Your dataset distribution is very important and can cause bias toward a particular class and not performing as you expect. In your case, the number of cases of shape 2 is much smaller than your shape 1, hence creating bias in your Deep Learning model to somehow assuming all of the down arrows must be like shape 1, and not shape 2. Solution? You already know the answer: Increasing the dataset for shape 2 or make shape 1 and shape 2 equally distributed in down arrow class.
If true, doesn't that mean that my model has failed to generalize?
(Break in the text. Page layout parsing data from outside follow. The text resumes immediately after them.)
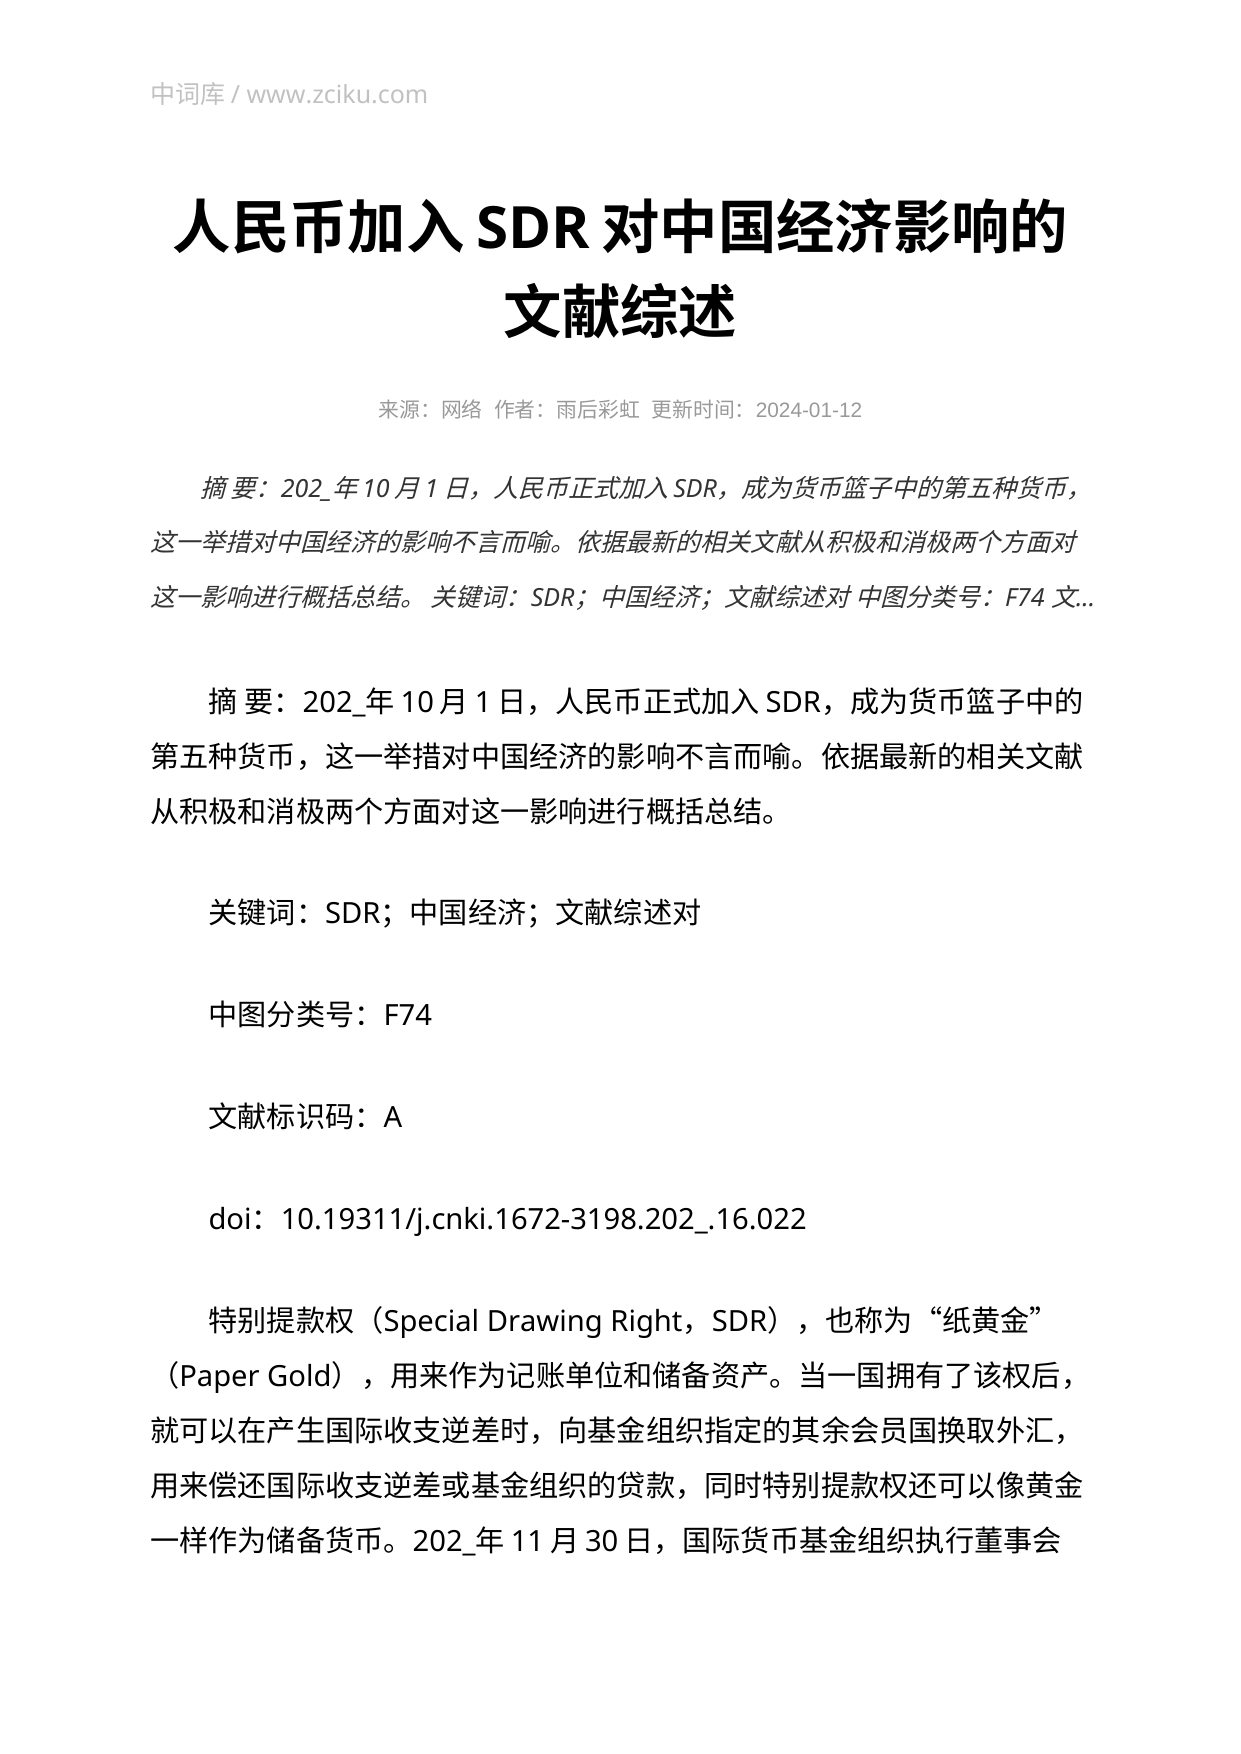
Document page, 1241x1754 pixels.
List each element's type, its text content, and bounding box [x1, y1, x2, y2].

text 来源：网络 作者：雨后彩虹 更新时间：2024-01-12 [150, 397, 1090, 421]
text 中图分类号：F74 [150, 992, 1090, 1034]
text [150, 1298, 1090, 1560]
subtitle 人民币加入SDR对中国经济影响的文献综述 [150, 181, 1090, 351]
text 摘 要：202_年10月1日，人民币正式加入SDR，成为货币篮子中的第五种货币，这一举措对中国经济的影响不言而喻。依据最新的相关文献从积极和消极两个方面对这一影响进行概括总结。 [150, 678, 1090, 830]
text 文献标识码：A [150, 1094, 1090, 1136]
text doi：10.19311/j.cnki.1672-3198.202_.16.022 [150, 1196, 1090, 1238]
text 摘 要：202_年10月1日，人民币正式加入SDR，成为货币篮子中的第五种货币，这一举措对中国经济的影响不言而喻。依据最新的相关文献从积极和消极两个方面对这一影响进行概括总结。 关键词：SDR；中国经济；文献综述对 中图分类号：F74 文... [150, 468, 1090, 613]
text 关键词：SDR；中国经济；文献综述对 [150, 890, 1090, 932]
Your dataset distribution of images caused the model to fail generalizing well on that particular class (down arrow). If your model works well on other classes, the problem is not your model, but your dataset for down arrow class.
Just imagine your first image is a tiny cat and a second is a fat cat, like Garfield. The distribution of cats is something we cannot change, but we need to detect all the cats (even when the cats are inverted or sprayed in pink).
What I would do is for instance if I have 1000 of tiny cats, I may filter some of the images add some distortions, and effect to make the training set bigger. This is called data augmentation.
You don't need per purpose to make the number of fat cat images equal the number of tiny cats images if at the end you recognize them all well and you have trained your image classifier with let's say ~98% accuracy on this dataset.
It is important to test.
NOTE: CNN should be good at detecting images with inverted colors. It is because they use the convolution technique.